Despite recent dramatic successes, natural language processing (NLP) is not ready to address a variety of real-world problems. Its reliance on large standard corpora, a training and evaluation paradigm that favors the learning of shallow heuristics, and large computational resource requirements, makes domain-specific application of even the most successful NLP techniques difficult.

Dima et al. [2021]

Without asking those pedantic questions about assumptions and patterns, treating our text as “data” that awoke in the darkness of ~~Khazad-dum~~ someone’s NLP model will fundamentally contradict the purpose of those evidence-based fields.

A View from Engineering#

All of this is not to say we shouldn’t use NLP or other text-analysis tools at all. They can be quite beneficial to us! The key is applying them critically and transparently.

All models are wrong; some are useful.

George Box (and many since)

The key is measuring and adjusting the model based on its usefulness. I like to call engineering “the art of applying science to solving people’s problems”.1 I think this turn of phrase captures something important about using science to problem solve, whether that is building cities, designing cars, or doing data analysis for a policy firm: it’s somewhat of an artform. There are many, many subjective and context-sensitive decisions that will get made throughout the entire process. But engineers, typically as positions of public trust, have developed systems, checks, and communities, that all overlap to try and mitigate the inherent risk in subjective decision-making.2

So we might say engineering is applying science, but

supplemented by necessary art […] the know-how built up and handed down from past experience.

[The know-how] is also called engineering practice. In civil engineering, engineering practice refers to a body of knowledge, methods, and rules of thumb that consist of accepted techniques for solving problems and conducting business.

The reason for the existence of this body of knowledge, engineering practice, is that engineers are accountable. If a structure fails, the engineer is the one who is probably going to be held responsible. Nobody knows everything, and mistakes will happen despite the best preparation possible. Engineers must show that they performed their duties according to the best of their abilities in accordance with accepted standards. This is called performance. The engineer’s defense will be based on demonstrating that he or she followed acceptable engineering practice.

[Hutcheson, 2003]

Unfortunately, such “bodies of knowledge” and practice are sorely lacking within data science and text analysis as it is in, say, building a dam, an aircraft, or a nuclear power plant. How does an analyst show they performed their duty according to their best ability? What is “accepted text-as-data practice?”

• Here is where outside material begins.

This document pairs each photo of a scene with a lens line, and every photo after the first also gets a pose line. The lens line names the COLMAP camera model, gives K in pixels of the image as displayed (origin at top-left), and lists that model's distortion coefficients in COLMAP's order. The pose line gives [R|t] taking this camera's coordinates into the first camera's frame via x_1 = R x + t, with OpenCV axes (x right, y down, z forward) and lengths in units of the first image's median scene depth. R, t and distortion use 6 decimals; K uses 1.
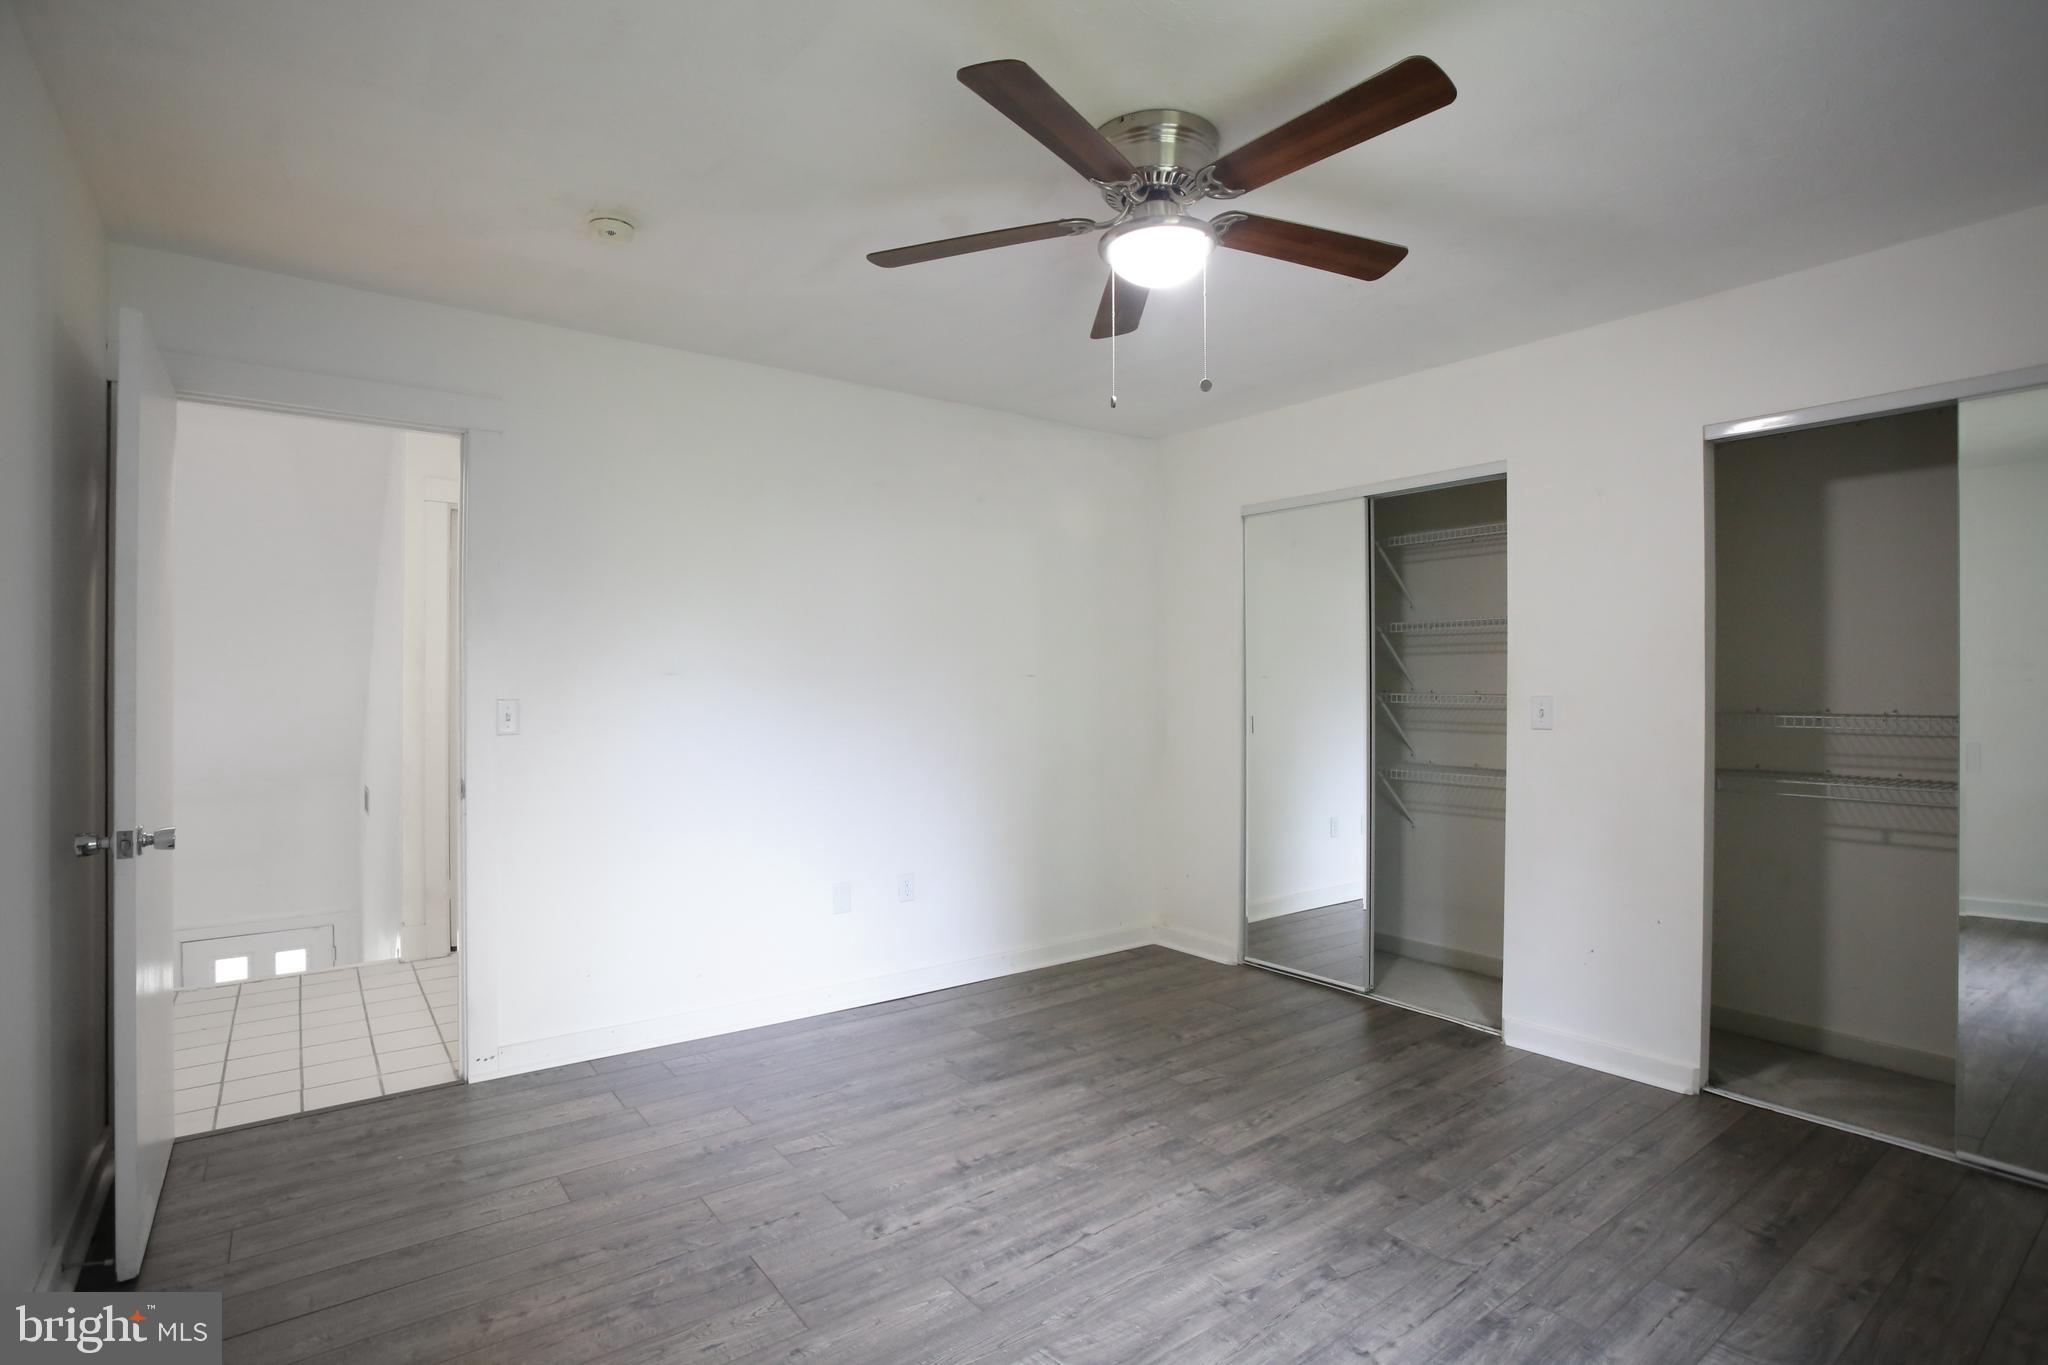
lens RADIAL K [[1012.5, 0, 1020.2], [0, 1012.5, 679.0], [0, 0, 1]] dist [-0.050526, 0.035348]
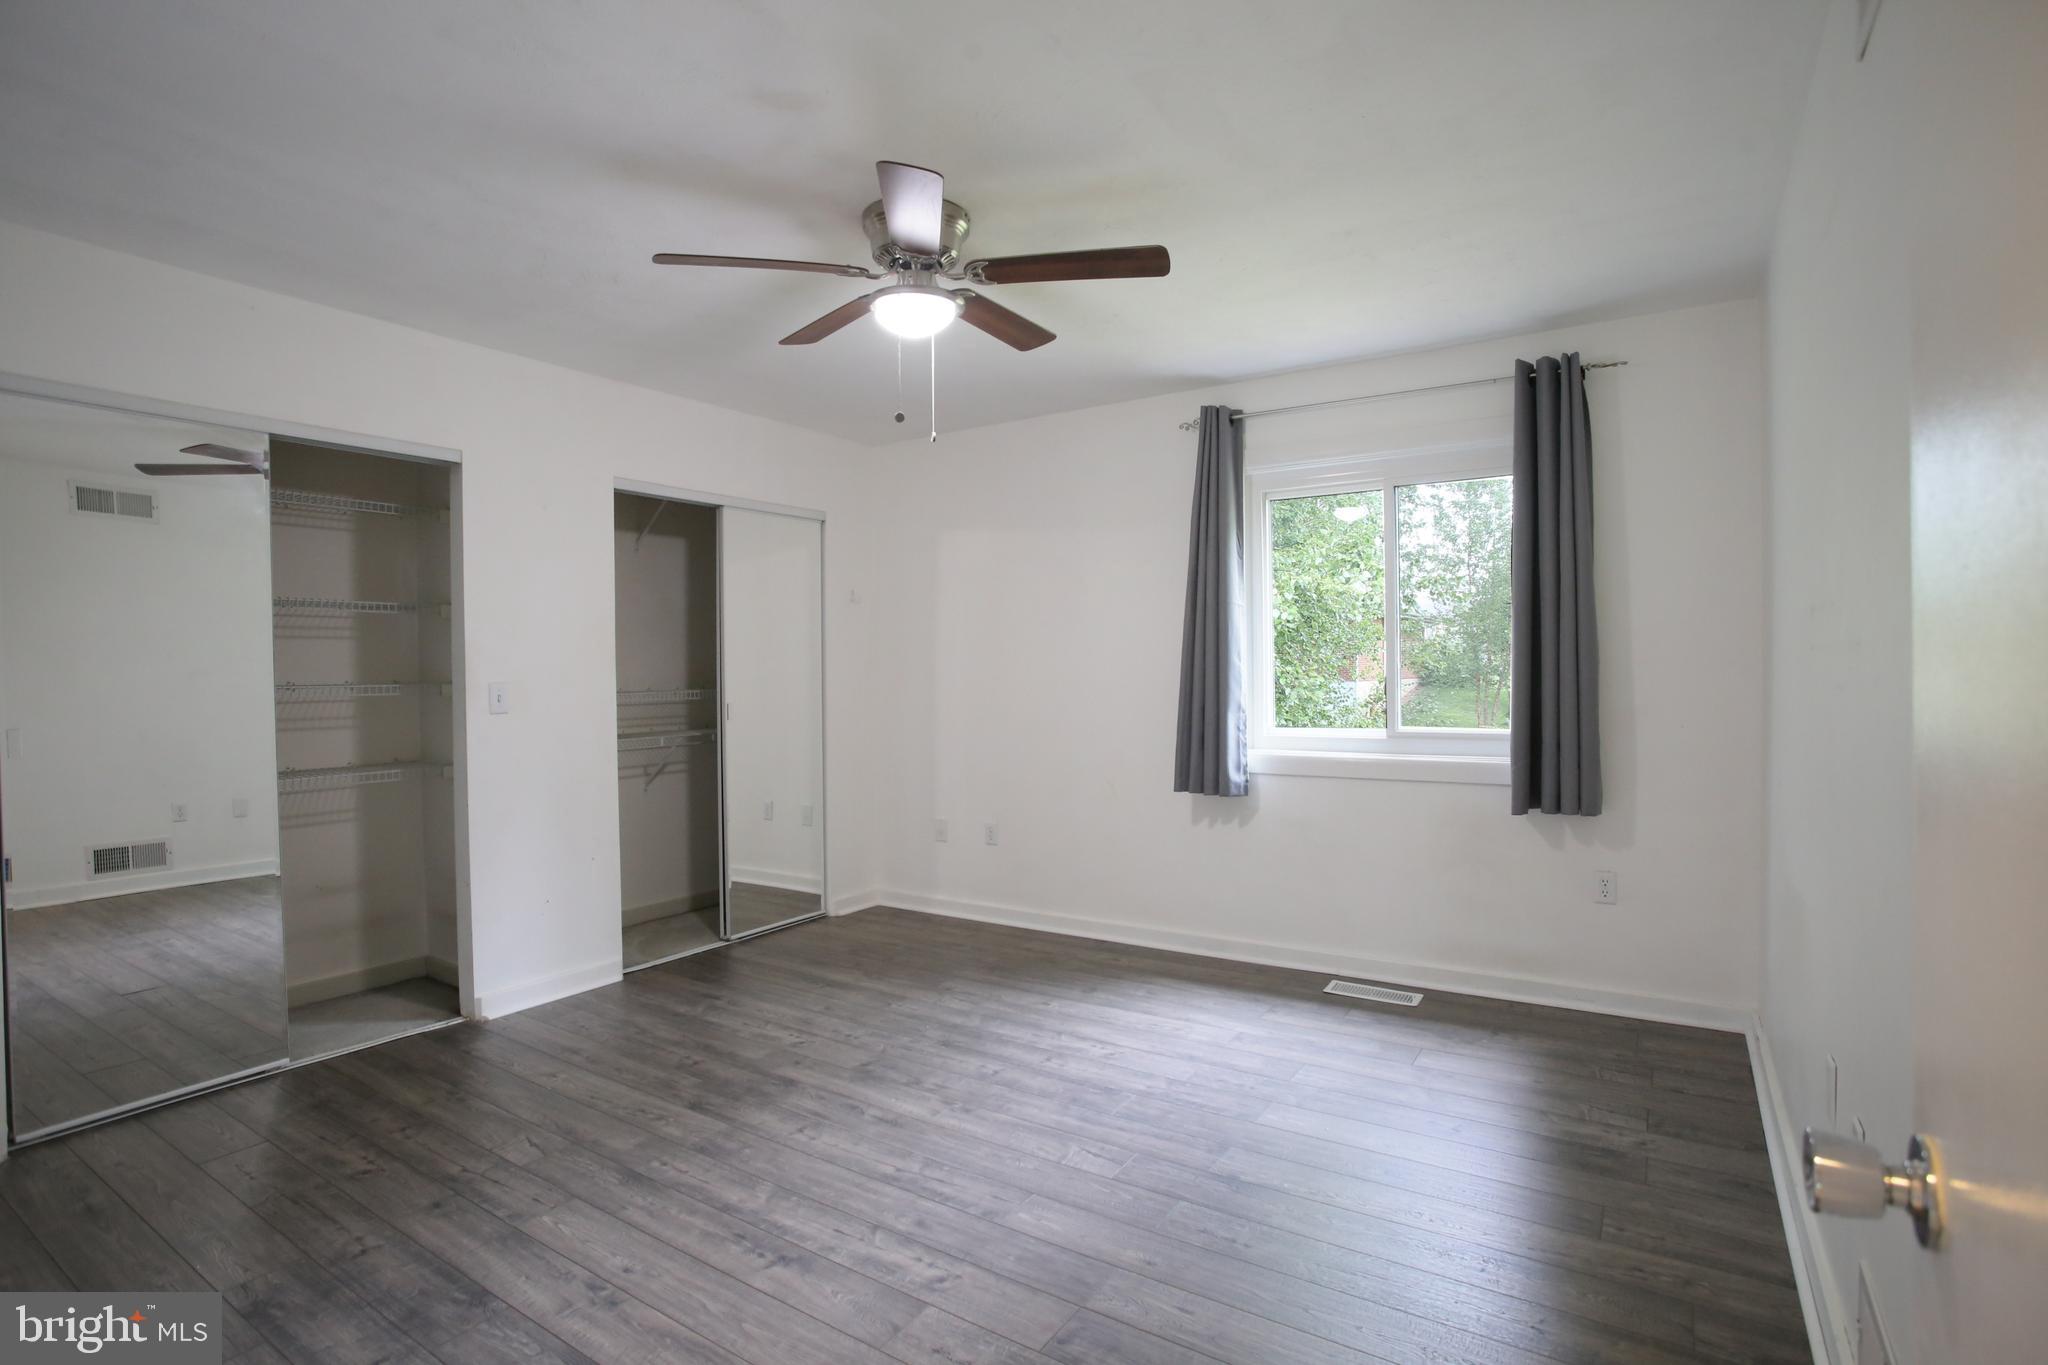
lens RADIAL K [[1012.5, 0, 1020.2], [0, 1012.5, 679.0], [0, 0, 1]] dist [-0.050526, 0.035348]
pose [[-0.348185, 0.002055, 0.937424, -0.901746], [0.003807, 0.999992, -0.000778, 0.020821], [-0.937418, 0.003298, -0.348190, 1.127677]]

This is why I have organized this textbook with chapters named after steps of the “Engineering Approach”. It is not an Engineering course, and you most definitely do not need to care about becoming an engineer to finish it. For the record, computer science has been applying engineering principles for a long time (thus the book reference used above).

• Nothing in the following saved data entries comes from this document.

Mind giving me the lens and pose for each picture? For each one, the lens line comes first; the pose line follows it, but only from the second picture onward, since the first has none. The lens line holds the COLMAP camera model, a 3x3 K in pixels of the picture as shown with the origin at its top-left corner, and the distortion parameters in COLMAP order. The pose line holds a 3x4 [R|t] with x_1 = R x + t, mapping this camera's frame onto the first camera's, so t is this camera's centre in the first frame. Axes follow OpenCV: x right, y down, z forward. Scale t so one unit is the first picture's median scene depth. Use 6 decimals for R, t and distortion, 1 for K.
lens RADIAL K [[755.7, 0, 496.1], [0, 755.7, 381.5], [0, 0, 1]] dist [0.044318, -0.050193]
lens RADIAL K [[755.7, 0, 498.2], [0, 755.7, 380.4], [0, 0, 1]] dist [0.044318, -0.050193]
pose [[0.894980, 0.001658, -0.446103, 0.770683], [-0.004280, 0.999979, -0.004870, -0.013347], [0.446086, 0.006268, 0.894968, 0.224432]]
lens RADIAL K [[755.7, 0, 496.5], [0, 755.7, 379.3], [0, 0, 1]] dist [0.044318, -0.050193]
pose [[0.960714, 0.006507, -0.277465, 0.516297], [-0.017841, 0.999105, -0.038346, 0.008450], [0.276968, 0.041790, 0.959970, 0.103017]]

Instead, these sections are meant to be an, admittedly unorthodox, way to introduce text analysis fundamentals in an application-centered way. Always remember who might be trusting you with their data, their language, and their ear, when you analyse text-as-data.

Steps in Practicing the Engineering Approach

  • Goals & Approaches

    “State the methods followed & why.”

  • Assumptions

    “State your assumptions.

  • Measure & Evaluate

    “Apply adequate factors of safety.”

  • Validate

    “Always get a second opinion”

References#

DLH+21

Alden Dima, Sarah Lukens, Melinda Hodkiewicz, Thurston Sexton, and Michael P. Brundage. Adapting natural language processing for technical text. Applied AI Letters, 2(3):e33, 2021. URL: https://onlinelibrary.wiley.com/doi/abs/10.1002/ail2.33, arXiv:https://onlinelibrary.wiley.com/doi/pdf/10.1002/ail2.33, doi:https://doi.org/10.1002/ail2.33.

Hut03

Marnie L Hutcheson. Software testing fundamentals: Methods and metrics. John Wiley & Sons, 2003.


1

I discovered a much more elegant version of this, recently. From Jashree Seth’s award letter to the Society of Women Engineers:

the art of applying science to life.

2

This video by Grady Hillhouse (Practical Engineering) is a succinct insight into this complex web of decisions and checks/balances that were intended to prevent disaster, as well as the processes that kick into gear as soon as disaster occurs to understand why. If you watch this video, pay attention to how many times subjective decisions were necessary, but also transparent enough that future instances could use this failure event as a solid case study. As Grady says in the video description:

Whether they realized it or not, the people living and working downstream of Oroville Dam put their trust in the engineers, operators, and regulators to keep them safe and sound against disaster. In this case, that trust was broken.